When you sleep with dogs you wake up with fleas. This City is a dirty, corrupt, dump.

Anonymous said...

Will someone please step up and run for Mayor. I have had just as much as I can take of all this negativity.

Renee

Bob said...

This council president is concerning many of the citizens who follow such events. I will be attending as many council meetings to see what happens and let people know what is going on. If the city council votes to pay for Sharon's illegal dealings, I think such a stink should be raised that it follows those council members who voted for it to their next election and defeat. Politics in Plainfield and Union County is dirty and with this council president things in Plainfield will get dirtier. A pox on them all if they don't keep the citizens of Plainfield first. Don't hold your breath though.

olddoc said...

Right after Monday's meeting I personally expressed my objections to Council President Rivers about r4efering public questions to administration to be answered privately later and thereby excluding the public from information they were entitled to learn. She said she would permit replies at the meeting. We will see Monday.

Alan Goldstein said...

I am still waiting for answers to questions I have asked before both the McWilliams and Mapp-led City Councils. In no instance did either Council president demand an answer, and in no instance did either follow-up at subsequent meetings, or by contacting me later with an answer. So let's not be hypocrites about this. Obviously not every question can be answered on the spot, and we will find out soon enough if Rivers is willing to bring them up again as old business.

As for your contention that the pay-to-play ordinances require open public bidding of professional service contracts, that is not true. They require competitive negotiation (MC 2011-10can be found here- http://www.plainfieldnj.gov/Agendas/Special_Mtg._11.1.11.pdf) and that in itself is a complex story. Far more simple is that from the time these ordinances were approved, and still today, the City Council members barely understand them.

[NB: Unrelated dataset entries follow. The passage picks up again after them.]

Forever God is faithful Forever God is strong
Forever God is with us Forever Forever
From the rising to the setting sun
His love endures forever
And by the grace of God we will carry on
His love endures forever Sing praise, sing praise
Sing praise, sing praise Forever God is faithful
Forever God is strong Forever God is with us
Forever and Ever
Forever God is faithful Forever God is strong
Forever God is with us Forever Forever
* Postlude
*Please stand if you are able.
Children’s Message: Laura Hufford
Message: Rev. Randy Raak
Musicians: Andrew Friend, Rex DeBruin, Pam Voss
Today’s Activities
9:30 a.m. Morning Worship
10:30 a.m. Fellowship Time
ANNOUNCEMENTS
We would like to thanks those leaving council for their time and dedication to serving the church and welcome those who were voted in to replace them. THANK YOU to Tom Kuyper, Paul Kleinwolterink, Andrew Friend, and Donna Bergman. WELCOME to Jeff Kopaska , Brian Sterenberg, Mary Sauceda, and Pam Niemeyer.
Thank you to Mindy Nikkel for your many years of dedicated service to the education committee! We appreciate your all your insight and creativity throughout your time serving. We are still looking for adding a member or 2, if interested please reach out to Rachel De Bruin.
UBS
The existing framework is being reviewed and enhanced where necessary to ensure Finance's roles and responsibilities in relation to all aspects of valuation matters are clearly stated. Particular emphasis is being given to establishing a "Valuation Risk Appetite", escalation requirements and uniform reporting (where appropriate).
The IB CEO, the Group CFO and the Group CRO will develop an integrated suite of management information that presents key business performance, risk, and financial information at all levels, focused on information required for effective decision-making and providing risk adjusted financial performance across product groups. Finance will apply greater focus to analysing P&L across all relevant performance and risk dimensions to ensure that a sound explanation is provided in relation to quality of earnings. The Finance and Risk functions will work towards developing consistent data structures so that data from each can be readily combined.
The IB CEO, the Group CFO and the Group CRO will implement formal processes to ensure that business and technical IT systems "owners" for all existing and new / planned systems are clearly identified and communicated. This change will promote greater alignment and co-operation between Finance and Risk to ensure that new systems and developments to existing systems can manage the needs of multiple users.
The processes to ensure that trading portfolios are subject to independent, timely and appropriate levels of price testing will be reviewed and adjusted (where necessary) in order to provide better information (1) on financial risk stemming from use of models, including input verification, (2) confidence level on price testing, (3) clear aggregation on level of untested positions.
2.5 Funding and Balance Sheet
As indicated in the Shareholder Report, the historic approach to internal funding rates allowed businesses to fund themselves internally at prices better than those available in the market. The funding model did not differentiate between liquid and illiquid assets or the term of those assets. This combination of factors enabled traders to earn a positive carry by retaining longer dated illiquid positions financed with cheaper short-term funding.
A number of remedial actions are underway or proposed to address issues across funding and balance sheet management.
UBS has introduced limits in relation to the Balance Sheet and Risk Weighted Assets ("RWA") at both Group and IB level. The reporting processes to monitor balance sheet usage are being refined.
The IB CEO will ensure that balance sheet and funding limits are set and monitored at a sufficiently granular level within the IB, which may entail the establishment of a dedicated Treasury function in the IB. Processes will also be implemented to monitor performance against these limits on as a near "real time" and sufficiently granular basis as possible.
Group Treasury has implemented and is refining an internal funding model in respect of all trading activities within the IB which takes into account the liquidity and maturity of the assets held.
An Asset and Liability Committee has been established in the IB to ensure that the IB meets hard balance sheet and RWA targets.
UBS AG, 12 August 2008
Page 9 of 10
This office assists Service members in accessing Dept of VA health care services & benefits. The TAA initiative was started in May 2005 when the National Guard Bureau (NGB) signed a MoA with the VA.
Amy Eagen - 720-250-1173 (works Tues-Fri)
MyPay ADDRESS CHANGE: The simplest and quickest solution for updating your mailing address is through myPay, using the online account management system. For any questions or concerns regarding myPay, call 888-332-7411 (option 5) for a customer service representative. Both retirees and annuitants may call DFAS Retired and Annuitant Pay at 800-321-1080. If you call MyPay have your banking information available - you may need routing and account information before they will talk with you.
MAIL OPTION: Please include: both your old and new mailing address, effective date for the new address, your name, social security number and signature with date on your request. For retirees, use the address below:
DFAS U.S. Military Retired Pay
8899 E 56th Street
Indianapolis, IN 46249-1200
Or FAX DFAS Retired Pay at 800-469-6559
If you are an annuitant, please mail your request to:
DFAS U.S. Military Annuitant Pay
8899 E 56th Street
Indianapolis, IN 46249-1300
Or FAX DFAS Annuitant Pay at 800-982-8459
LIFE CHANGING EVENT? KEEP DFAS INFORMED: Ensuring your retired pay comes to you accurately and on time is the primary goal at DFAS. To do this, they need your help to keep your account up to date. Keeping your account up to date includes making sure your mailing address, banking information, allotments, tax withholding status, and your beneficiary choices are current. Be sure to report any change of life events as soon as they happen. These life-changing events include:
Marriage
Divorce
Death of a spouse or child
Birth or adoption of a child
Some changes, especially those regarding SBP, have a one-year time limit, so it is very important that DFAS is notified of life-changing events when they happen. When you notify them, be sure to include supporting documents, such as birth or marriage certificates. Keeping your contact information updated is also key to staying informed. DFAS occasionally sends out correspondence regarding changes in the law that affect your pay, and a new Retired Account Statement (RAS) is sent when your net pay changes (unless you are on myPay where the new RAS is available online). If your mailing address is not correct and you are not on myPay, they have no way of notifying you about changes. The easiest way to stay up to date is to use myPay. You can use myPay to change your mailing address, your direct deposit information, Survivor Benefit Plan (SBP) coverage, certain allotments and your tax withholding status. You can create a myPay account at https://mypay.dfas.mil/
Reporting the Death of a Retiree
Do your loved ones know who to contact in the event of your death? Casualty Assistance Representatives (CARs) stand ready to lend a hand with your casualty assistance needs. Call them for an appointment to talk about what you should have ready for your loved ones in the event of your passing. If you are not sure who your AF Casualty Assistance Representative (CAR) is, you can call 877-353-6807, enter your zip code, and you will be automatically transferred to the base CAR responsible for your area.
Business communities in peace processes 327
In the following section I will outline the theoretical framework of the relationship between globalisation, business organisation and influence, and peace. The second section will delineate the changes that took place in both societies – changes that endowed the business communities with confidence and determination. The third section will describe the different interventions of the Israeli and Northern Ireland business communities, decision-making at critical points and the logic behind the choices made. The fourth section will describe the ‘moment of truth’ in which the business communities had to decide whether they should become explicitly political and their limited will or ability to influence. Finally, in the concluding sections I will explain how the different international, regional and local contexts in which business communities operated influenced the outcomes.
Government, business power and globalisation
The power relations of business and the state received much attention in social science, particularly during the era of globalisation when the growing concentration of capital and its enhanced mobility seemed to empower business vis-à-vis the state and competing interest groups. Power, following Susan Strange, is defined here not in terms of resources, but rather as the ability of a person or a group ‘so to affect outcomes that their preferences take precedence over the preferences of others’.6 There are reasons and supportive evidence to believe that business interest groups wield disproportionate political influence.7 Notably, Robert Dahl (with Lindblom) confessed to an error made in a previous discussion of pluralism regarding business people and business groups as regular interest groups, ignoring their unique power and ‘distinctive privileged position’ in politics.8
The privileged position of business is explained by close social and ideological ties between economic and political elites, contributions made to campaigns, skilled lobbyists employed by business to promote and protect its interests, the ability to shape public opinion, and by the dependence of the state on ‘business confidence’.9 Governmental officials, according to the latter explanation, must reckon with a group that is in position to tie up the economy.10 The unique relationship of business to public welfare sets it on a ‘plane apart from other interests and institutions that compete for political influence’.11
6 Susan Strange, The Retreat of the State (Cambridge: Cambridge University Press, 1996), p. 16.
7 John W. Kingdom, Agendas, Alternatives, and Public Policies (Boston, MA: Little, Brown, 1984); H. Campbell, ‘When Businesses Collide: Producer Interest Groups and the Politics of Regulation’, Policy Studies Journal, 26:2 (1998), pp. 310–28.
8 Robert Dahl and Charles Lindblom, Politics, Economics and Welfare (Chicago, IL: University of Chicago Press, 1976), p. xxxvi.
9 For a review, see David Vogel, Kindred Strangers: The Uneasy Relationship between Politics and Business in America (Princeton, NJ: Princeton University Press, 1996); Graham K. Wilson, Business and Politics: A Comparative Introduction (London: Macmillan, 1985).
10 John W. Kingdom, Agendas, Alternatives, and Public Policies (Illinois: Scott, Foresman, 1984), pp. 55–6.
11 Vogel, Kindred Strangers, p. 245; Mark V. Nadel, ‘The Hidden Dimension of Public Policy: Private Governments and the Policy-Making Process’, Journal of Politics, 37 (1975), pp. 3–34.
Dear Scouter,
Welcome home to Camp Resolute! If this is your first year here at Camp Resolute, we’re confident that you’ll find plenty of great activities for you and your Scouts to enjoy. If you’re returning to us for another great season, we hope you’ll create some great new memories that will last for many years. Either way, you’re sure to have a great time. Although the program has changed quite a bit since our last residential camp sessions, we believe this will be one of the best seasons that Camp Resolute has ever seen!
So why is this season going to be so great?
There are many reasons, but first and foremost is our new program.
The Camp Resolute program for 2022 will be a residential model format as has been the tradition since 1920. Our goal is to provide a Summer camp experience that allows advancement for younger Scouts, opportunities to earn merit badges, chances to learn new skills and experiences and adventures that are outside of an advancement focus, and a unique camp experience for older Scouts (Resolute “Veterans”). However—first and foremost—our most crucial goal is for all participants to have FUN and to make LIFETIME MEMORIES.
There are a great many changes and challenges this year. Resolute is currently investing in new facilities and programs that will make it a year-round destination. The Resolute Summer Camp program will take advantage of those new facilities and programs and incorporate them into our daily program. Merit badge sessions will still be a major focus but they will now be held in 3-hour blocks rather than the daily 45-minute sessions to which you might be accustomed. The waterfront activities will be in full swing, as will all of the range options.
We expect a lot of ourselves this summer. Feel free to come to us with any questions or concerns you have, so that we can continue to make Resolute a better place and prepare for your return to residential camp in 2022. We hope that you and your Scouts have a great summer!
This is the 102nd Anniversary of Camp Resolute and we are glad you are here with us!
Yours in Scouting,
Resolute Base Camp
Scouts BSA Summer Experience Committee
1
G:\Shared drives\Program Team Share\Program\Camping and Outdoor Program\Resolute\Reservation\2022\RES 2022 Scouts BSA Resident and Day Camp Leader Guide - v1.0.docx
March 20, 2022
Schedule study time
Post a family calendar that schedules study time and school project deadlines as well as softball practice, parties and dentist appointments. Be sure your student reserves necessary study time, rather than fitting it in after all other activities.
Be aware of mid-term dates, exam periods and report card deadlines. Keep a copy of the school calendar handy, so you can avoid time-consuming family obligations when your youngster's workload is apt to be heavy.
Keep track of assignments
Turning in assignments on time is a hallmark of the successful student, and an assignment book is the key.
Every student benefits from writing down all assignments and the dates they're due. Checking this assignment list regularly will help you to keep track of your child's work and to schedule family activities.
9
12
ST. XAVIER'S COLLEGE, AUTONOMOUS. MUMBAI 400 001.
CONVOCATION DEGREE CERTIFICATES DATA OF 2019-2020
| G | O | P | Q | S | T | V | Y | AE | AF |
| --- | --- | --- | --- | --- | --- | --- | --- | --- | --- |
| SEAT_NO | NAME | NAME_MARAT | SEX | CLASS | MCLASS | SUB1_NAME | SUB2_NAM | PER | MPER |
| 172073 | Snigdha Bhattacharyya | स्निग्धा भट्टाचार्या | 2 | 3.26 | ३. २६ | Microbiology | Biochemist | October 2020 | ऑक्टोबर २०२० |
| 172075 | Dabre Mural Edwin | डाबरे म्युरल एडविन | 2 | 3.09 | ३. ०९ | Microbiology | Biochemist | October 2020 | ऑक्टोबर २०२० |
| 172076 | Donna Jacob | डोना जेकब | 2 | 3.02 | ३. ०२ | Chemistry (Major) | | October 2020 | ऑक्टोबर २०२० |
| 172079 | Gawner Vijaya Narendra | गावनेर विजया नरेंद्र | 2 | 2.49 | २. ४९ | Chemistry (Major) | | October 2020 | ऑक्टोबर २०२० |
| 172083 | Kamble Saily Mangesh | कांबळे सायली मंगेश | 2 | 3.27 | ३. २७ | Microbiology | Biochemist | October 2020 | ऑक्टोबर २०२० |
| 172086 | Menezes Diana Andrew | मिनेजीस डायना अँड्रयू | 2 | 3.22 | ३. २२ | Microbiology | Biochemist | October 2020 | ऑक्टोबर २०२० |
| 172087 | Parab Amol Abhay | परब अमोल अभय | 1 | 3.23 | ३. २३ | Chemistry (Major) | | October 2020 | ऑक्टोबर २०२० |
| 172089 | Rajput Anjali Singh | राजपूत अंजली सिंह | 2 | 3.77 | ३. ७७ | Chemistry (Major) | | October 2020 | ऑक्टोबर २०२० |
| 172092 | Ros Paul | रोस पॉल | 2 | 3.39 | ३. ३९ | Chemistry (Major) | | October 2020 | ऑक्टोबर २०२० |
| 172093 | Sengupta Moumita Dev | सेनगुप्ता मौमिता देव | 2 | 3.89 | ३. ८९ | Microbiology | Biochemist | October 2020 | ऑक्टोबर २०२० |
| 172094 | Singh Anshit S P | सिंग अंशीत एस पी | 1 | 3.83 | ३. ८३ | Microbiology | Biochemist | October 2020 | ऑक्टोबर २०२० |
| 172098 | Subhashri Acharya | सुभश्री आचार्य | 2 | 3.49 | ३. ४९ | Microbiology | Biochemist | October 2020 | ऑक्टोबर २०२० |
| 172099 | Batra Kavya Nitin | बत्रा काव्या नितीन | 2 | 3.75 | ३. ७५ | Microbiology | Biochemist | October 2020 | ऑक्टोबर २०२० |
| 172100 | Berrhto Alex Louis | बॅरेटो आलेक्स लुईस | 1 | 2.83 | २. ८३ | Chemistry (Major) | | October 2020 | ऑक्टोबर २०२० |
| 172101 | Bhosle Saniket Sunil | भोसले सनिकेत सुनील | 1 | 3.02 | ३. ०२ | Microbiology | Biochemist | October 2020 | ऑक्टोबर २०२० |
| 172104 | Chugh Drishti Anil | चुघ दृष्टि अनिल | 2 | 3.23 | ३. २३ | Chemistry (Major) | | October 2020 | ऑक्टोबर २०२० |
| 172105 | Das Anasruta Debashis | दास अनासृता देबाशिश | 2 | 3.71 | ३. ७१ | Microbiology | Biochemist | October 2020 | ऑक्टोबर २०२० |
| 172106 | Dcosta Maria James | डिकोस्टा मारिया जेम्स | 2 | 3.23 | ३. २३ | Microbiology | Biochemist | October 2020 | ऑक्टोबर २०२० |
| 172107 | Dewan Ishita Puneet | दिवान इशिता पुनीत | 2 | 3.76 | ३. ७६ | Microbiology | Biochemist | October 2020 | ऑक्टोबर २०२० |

Let's also not forget that between the day they were voted on and the day they went into effect, Adrian Mapp took a contribution from R&V that was over the soon-to-be contribution limit. He later refunded a portion of it, enough to make it appear kosher. Though he may be miles ahead of the mayor when it comes to technical competency, he does take the cake when it comes to hypocrisy and opportunism, from which will no doubt stem a good amount of grandstanding in the months to come. Even if we don't ever get the meetings back on public access TV, 'City Dysfunctional' might be a good reality show to sell to the networks.

Anonymous said...

To 8:17am - I was trying to respond to Dan's column and was so angry because of the obvious abuse in this city, and the lazy people of Plainfield who let this happen. When I read your comment, I thought - there, that says it all.

Jackie S. said...

I mentioned on my blog that the trash cans on North Avenue opposite the train station had been removed. I do know that the residences and businesses were dumping all their trash in them. Now they just throw bags on the sidewalk. Sigh.

Michael Townley said...

In my 33 years in municipal government, 23 of which were served as a department director in two different municipalities, there may have been a dozen Council meetings where department directors could not answer questions posed by council members. I think we all recognized our duty and obligation to know our department, it's operations and personnel, and to respond to questions when asked. In part, it was a matter of pride in our professions as public administrators.

Dottie Gutenkauf said...

There wasn't much wrong with the Council's rules drafted by the late Ray Blanco when he was Council president.

Dan, what you are reporting about the treatment of public comments and questions is very distressing!